REQUIRED WORK:
1. Using the George Davis McDill biography, explain how McDill came to serve in the Iron Brigade of the Army of the Potomac.
2. Echo a passage from the George Davis McDill biography word for word, starting at the words "19th century American" and ending after "American Civil War.".

Member of the Wisconsin State Assembly
- In office January 1, 1883 – January 5, 1885
- Preceded by: District established
- Succeeded by: Frank Nye
- Constituency: Polk district
- In office January 3, 1881 – January 1, 1883
- Preceded by: Lars L. Gunderson
- Succeeded by: District abolished
- Constituency: Ashland–Barron–Bayfield–Burnett–Douglas–Polk district

District Attorney of Polk County, Wisconsin
- In office January 5, 1874 – January 7, 1878
- Preceded by: Samuel Thompson
- Succeeded by: Varnum M. Babcock

Personal details
- Born: July 28, 1838 Wayne Township, Crawford County, Pennsylvania, U.S.
- Died: June 15, 1899 (aged 60) Osceola, Wisconsin, U.S.
- Resting place: Mount Hope Cemetery, Osceola, Wisconsin
- Party: Republican
- Spouse: Emma Ankeny ​ ​(m. 1871; died 1892)​
- Children: James McDill; ^{(b. 1872; died 1874)}; Susan McDill; ^{(b. 1874; died 1896)}; Hugh McDill; ^{(b. 1876; died 1910)}; Alexander Stuart McDill; ^{(b. 1879)}; Ruth Emma McDill; ^{(b. 1881; died 1964)}; Gladys McDill; ^{(b. 1883)}; Mary Eliza (Thompson); ^{(b. 1885)}; Ella (Dickinson); ^{(b. 1888)};
- Parents: Hugh McDill (father); Jane (Davis) McDill (mother);
- Relatives: Alexander S. McDill (uncle); Thomas McDill (uncle);

Military service
- Allegiance: United States
- Branch/service: United States Volunteers Union Army
- Years of service: 1861–1864
- Rank: 1st Lieutenant, USV
- Unit: 6th Reg. Wis. Vol. Infantry; 37th Reg. Wis. Vol. Infantry;
- Battles/wars: American Civil War Northern Virginia campaign First Battle of Rappahannock Station; Second Battle of Bull Run; ; Maryland campaign Battle of South Mountain; Battle of Antietam; ; Fredericksburg campaign Battle of Fredericksburg; Mud March; ; Chancellorsville campaign Battle of Chancellorsville; ; Gettysburg campaign Battle of Gettysburg; ; Bristoe campaign; Battle of Mine Run; Siege of Petersburg Battle of the Crater; Battle of Boydton Plank Road; ;

= George Davis McDill =

19th century American politician

George Davis McDill (July 28, 1838 – June 15, 1899) was an American lawyer and Republican politician. He served four years in the Wisconsin State Assembly, representing Polk County and surrounding areas. He also served four years as district attorney of Polk County and was chairman of the county board of supervisors. He served in the Iron Brigade of the Army of the Potomac through most of the American Civil War.

==Early life==
McDill was born on July 28, 1838, in Wayne Township, Crawford County, Pennsylvania. When he was a toddler, he moved with his parents to Beloit, Wisconsin Territory, and then to De Soto, in Vernon County, Wisconsin.

==Civil War service==

At the outbreak of the American Civil War, he joined up with a company of volunteers for service in the Union Army. His company was enrolled as Company I in the 6th Wisconsin Infantry Regiment in the summer of 1861. The 6th Wisconsin Infantry was organized into a brigade which became famous as the Iron Brigade of the Army of the Potomac, serving in the eastern theater of the war. McDill served with the regiment through the first three years of the war, fighting in some of the most important battles of the war, including Second Bull Run, Antietam, Chancellorsville, and Gettysburg.

Chart interpretation exercises:
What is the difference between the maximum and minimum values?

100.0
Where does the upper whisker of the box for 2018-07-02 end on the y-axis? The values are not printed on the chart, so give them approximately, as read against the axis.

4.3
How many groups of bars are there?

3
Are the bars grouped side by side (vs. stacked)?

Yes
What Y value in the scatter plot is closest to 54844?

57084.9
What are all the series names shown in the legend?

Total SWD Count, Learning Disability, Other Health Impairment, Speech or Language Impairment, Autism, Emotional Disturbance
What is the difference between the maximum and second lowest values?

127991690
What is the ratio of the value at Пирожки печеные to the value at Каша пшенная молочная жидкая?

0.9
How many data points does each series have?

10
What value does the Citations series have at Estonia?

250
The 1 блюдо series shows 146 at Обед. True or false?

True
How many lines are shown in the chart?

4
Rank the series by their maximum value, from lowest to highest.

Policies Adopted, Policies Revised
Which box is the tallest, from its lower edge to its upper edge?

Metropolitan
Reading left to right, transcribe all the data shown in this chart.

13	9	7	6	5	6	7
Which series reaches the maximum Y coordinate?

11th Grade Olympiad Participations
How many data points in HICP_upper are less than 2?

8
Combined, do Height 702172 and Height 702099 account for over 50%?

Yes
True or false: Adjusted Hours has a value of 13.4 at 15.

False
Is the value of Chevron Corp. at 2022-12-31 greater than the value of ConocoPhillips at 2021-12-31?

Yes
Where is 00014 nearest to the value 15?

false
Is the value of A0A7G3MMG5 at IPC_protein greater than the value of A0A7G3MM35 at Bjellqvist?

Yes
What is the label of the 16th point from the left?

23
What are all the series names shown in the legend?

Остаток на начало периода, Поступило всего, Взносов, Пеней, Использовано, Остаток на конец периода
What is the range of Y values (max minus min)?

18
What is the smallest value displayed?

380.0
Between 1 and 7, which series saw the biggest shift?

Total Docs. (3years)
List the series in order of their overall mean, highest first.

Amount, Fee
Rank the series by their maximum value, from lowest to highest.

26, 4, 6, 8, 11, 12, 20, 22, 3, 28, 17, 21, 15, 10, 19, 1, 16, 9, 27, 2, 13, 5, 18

OUTPUTS FOR THE TASKS:
1. At the outbreak of the American Civil War, McDill joined a company of volunteers that was enrolled as Company I in the 6th Wisconsin Infantry Regiment in the summer of 1861. The 6th Wisconsin Infantry was organized into a brigade that became famous as the Iron Brigade of the Army of the Potomac.

2.
19th century American politician

George Davis McDill (July 28, 1838 – June 15, 1899) was an American lawyer and Republican politician. He served four years in the Wisconsin State Assembly, representing Polk County and surrounding areas. He also served four years as district attorney of Polk County and was chairman of the county board of supervisors. He served in the Iron Brigade of the Army of the Potomac through most of the American Civil War.